Gora, herself a server, said she didn’t start the study because she was angry or upset—she just thought for servers to wear high heels in restaurants was a “potential hazard.”
“I didn’t necessarily think, ‘This is against my rights…It was just a thing I went along with,” Gora told Global News.
“I don’t think the girls really thought they might be able to question that at all.”
The question has gained international attention, and is currently being raised by a group of female workers in Israel. El Al airlines has a new dress code whereby all female flight attendants have to wear high heels until passengers are boarded and seated.
Under an old policy, El Al female flight attendants were required to wear high heels at the airport, but could change into flats on the plane before passenger boarding. Now El Al wants them to stay in high heels throughout the boarding process.
El Al says the directive to wear “presentable shoes” is standard in aviation worldwide, but the workers union of El Al instructed its female flight attendants Tuesday to ignore the new directive.
The union said the airline’s stance was “aggressive” and that the policy would impact the flight attendants’ safety and health. Female Israeli lawmakers and a women’s group have called on El Al to dump the policy.
Back in Alberta, Gora says she’s read the account of a woman who says her doctor’s note was denied when she tried to get out of wearing high heels for her shift.
“It’s crazy they have these requirements you have to wear this footwear, yet they haven’t changed anything within the workplace to accommodate that or give suggestions of what heels could be safe to work in that type of environment,” she said.
Her study showed 100 per cent of the 35 Edmonton servers said they’d previously slipped, tripped, and/or fallen at the workplace—at an average rate of 1.6 times per week. Forty per cent said they’d sustained an injury because of such a fall, and out of those who sustained an injury, 93 per cent of them were wearing high heels.
Though the small sample size of 35 in the study is one limitation to consider, it found the majority of participants (74 per cent) felt there’s an increased risk to wearing heels at work. Other results included:
- 91 per cent affirmed that increased slipping was a risk;
- 77 per cent stated foot cramping;
- 71 per cent stated foot and ankle sprains;
- 69 per cent affirmed foot stiffness;
- 17 per cent replied sore feet;
- 11 per cent stated knee and back pain;
- 11 per cent stated blisters and bunions were a risk.

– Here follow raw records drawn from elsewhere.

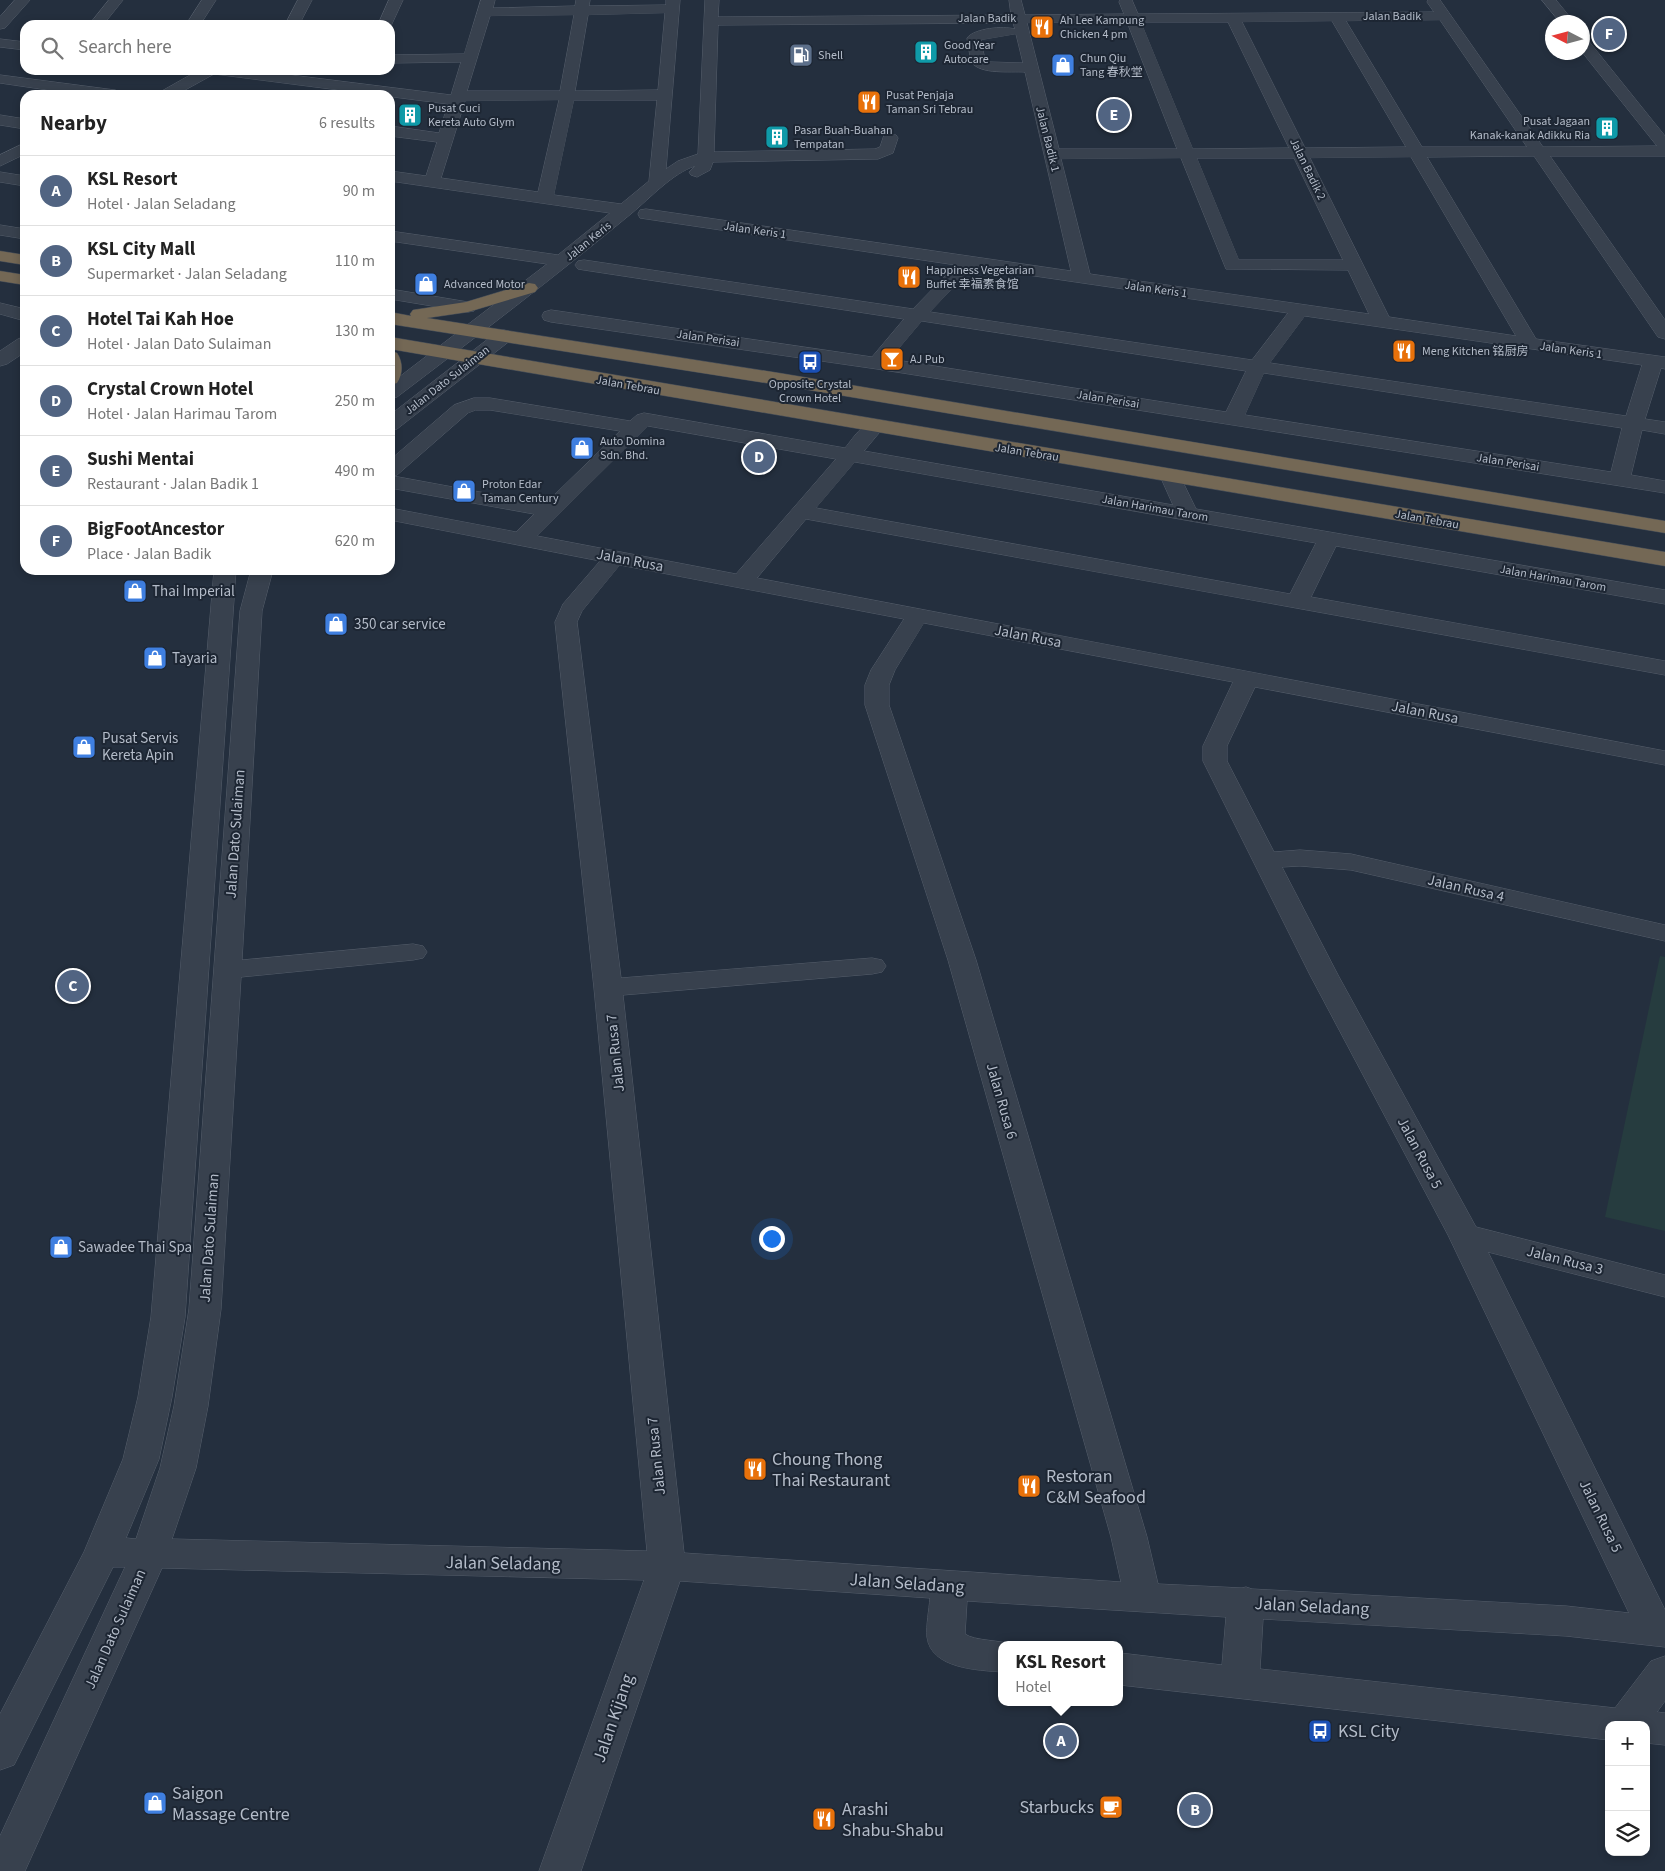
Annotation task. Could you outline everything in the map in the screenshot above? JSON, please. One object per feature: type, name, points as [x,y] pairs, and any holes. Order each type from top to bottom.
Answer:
[{"type":"highway","points":[[0,256],[20,259]]},
{"type":"highway","points":[[0,276],[20,279]]},
{"type":"highway","points":[[395,316],[468,307],[528,288]]},
{"type":"highway","name":"Jalan Tebrau","points":[[395,318],[779,379],[1665,527]]},
{"type":"highway","name":"Jalan Tebrau","points":[[395,344],[874,427],[1665,560]]},
{"type":"street","points":[[0,25],[23,0]]},
{"type":"street","points":[[100,20],[116,0]]},
{"type":"street","points":[[196,20],[209,0]]},
{"type":"street","points":[[295,20],[305,0]]},
{"type":"street","points":[[387,20],[396,0]]},
{"type":"street","points":[[682,184],[704,167],[706,157],[712,0]]},
{"type":"street","name":"Jalan Badik 1","points":[[1014,0],[1082,278]]},
{"type":"street","points":[[1125,0],[1232,265],[1355,265]]},
{"type":"street","name":"Jalan Badik","points":[[1433,0],[1665,333]]},
{"type":"street","points":[[1549,0],[1561,15]]},
{"type":"street","points":[[432,182],[486,6],[673,4],[657,183]]},
{"type":"street","points":[[545,198],[582,5]]},
{"type":"street","name":"Jalan Badik","points":[[711,20],[753,13],[1020,25],[1132,17],[1444,16]]},
{"type":"street","points":[[1336,16],[1530,344]]},
{"type":"street","name":"Jalan Badik 2","points":[[1233,17],[1382,322]]},
{"type":"street","points":[[1020,25],[974,38],[978,62],[988,66],[1031,68]]},
{"type":"street","points":[[0,43],[20,45]]},
{"type":"street","points":[[1590,52],[1665,146]]},
{"type":"street","points":[[395,59],[469,58]]},
{"type":"street","points":[[174,90],[201,75]]},
{"type":"street","points":[[281,75],[457,98],[665,94]]},
{"type":"street","points":[[0,79],[79,90]]},
{"type":"street","points":[[0,120],[20,123]]},
{"type":"street","points":[[395,132],[445,138]]},
{"type":"street","name":"Jalan Keris","points":[[473,331],[563,261],[657,183],[684,164],[706,157],[878,154],[887,150],[890,138]]},
{"type":"street","points":[[0,161],[20,151]]},
{"type":"street","points":[[1052,154],[1665,151]]},
{"type":"street","points":[[0,177],[20,180]]},
{"type":"street","points":[[395,177],[626,210]]},
{"type":"street","name":"Jalan Keris","points":[[631,227],[661,202]]},
{"type":"street","name":"Jalan Keris 1","points":[[646,214],[1659,362]]},
{"type":"street","points":[[0,230],[20,233]]},
{"type":"street","points":[[395,237],[563,261]]},
{"type":"street","name":"Jalan Keris","points":[[551,316],[543,305],[542,298],[546,292],[600,252]]},
{"type":"street","points":[[877,363],[918,314],[969,261]]},
{"type":"street","points":[[584,265],[1665,428]]},
{"type":"street","points":[[395,295],[468,307]]},
{"type":"street","points":[[0,308],[20,314]]},
{"type":"street","points":[[1233,419],[1257,367],[1300,310]]},
{"type":"street","points":[[551,316],[565,346]]},
{"type":"street","name":"Jalan Perisai","points":[[551,316],[877,363],[1665,487]]},
{"type":"street","name":"Jalan Dato Sulaiman","points":[[395,388],[473,331]]},
{"type":"street","name":"Jalan Dato Sulaiman","points":[[395,421],[504,336]]},
{"type":"street","points":[[0,360],[20,347]]},
{"type":"street","points":[[1620,480],[1633,424],[1659,362]]},
{"type":"street","name":"Jalan Harimau Tarom","points":[[395,467],[461,409],[474,404],[490,404],[640,424],[849,456],[1665,597]]},
{"type":"street","points":[[521,539],[640,424]]},
{"type":"street","points":[[742,581],[874,427]]},
{"type":"street","points":[[1170,476],[1188,514]]},
{"type":"street","points":[[395,483],[550,511]]},
{"type":"street","points":[[801,512],[1665,668]]},
{"type":"street","name":"Jalan Rusa","points":[[395,515],[1665,758]]},
{"type":"street","points":[[1297,602],[1329,539]]},
{"type":"street","name":"Jalan Rusa 7","points":[[615,557],[571,609],[566,622],[608,988],[667,1566]]},
{"type":"street","name":"Jalan Dato Sulaiman","points":[[0,1753],[102,1552],[141,1459],[155,1398],[168,1317],[224,575]]},
{"type":"street","name":"Jalan Dato Sulaiman","points":[[4,1871],[148,1555],[178,1468],[200,1349],[205,1309],[251,611],[261,575]]},
{"type":"street","name":"Jalan Rusa 6","points":[[918,615],[883,670],[877,685],[877,705],[962,960],[1129,1537],[1143,1598]]},
{"type":"street","name":"Jalan Rusa 5","points":[[1247,678],[1215,746],[1215,761],[1329,984],[1464,1235],[1661,1631]]},
{"type":"street","name":"Jalan Rusa 4","points":[[1266,860],[1300,858],[1351,862],[1665,933]]},
{"type":"street","points":[[226,970],[413,952]]},
{"type":"street","points":[[608,988],[872,966]]},
{"type":"street","name":"Jalan Rusa 3","points":[[1464,1235],[1665,1286]]},
{"type":"street","name":"Jalan Seladang","points":[[102,1552],[148,1555],[667,1566],[1143,1598],[1246,1602],[1566,1621],[1661,1631]]},
{"type":"street","name":"Jalan Kijang","points":[[560,1871],[667,1566]]},
{"type":"street","points":[[949,1586],[946,1638],[949,1645],[964,1652],[998,1656]]},
{"type":"street","points":[[1240,1682],[1246,1602]]},
{"type":"street","points":[[1123,1669],[1605,1723]]},
{"type":"street","points":[[1628,1721],[1665,1672]]},
{"type":"street","points":[[1650,1727],[1665,1729]]},
{"type":"green space","points":[[1660,956],[1665,957],[1665,1231],[1605,1217]]},
{"type":"place","name":"Ah Lee Kampung Chicken 4 pm","points":[[1042,27]]},
{"type":"place","name":"BigFootAncestor","points":[[1609,34]]},
{"type":"place","name":"Good Year Autocare","points":[[926,52]]},
{"type":"place","name":"Shell","points":[[801,55]]},
{"type":"place","name":"Chun Qiu Tang 春秋堂","points":[[1063,65]]},
{"type":"place","name":"Pusat Penjaja Taman Sri Tebrau","points":[[869,102]]},
{"type":"place","name":"Pusat Cuci Kereta Auto Glym","points":[[410,115]]},
{"type":"place","name":"Sushi Mentai","points":[[1114,115]]},
{"type":"place","name":"Pusat Jagaan Kanak-kanak Adikku Ria","points":[[1607,128]]},
{"type":"place","name":"Pasar Buah-Buahan Tempatan","points":[[777,137]]},
{"type":"place","name":"Happiness Vegetarian Buffet 幸福素食馆","points":[[909,277]]},
{"type":"place","name":"Advanced Motor","points":[[426,284]]},
{"type":"place","name":"Meng Kitchen 铭厨房","points":[[1404,351]]},
{"type":"place","name":"AJ Pub","points":[[892,359]]},
{"type":"place","name":"Opposite Crystal Crown Hotel","points":[[810,362]]},
{"type":"place","name":"Auto Domina Sdn. Bhd.","points":[[582,448]]},
{"type":"place","name":"Crystal Crown Hotel","points":[[759,457]]},
{"type":"place","name":"Proton Edar Taman Century","points":[[464,491]]},
{"type":"place","name":"Thai Imperial","points":[[135,591]]},
{"type":"place","name":"350 car service","points":[[336,624]]},
{"type":"place","name":"Tayaria","points":[[155,658]]},
{"type":"place","name":"Pusat Servis Kereta Apin","points":[[84,747]]},
{"type":"place","name":"Hotel Tai Kah Hoe","points":[[73,986]]},
{"type":"place","name":"Sawadee Thai Spa","points":[[61,1247]]},
{"type":"place","name":"Choung Thong Thai Restaurant","points":[[755,1469]]},
{"type":"place","name":"Restoran C&M Seafood","points":[[1029,1486]]},
{"type":"place","name":"KSL City","points":[[1320,1731]]},
{"type":"place","name":"KSL Resort","points":[[1061,1741]]},
{"type":"place","name":"Saigon Massage Centre","points":[[155,1803]]},
{"type":"place","name":"Starbucks","points":[[1111,1807]]},
{"type":"place","name":"KSL City Mall","points":[[1195,1810]]},
{"type":"place","name":"Arashi Shabu-Shabu","points":[[824,1819]]}]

Gora’s study refers to both Work Safe Alberta and the Canadian Centre for Occupational Health and Safety, which both state employers need to understand why slips, trips and falls happen and design appropriate workspaces for employees, including footwear. One of the responsibilities under the Occupational Health and Safety Act is for employers to do “everything in their power” to ensure workers are in a healthy and safe working environment.
“The majority was men that were the managers of the restaurants, so they don’t know what it’s like to wear heel,” said Gora. “It’s funny that that was a requirement, yet they didn’t know how dangerous it could be.”
The study results found 80 per cent of participants said according to their employee handbook, it was required to wear heeled footwear as part of their dress code, “although none of the participants were supplied with appropriate footwear that ensured a reduced risk of injury for employees.”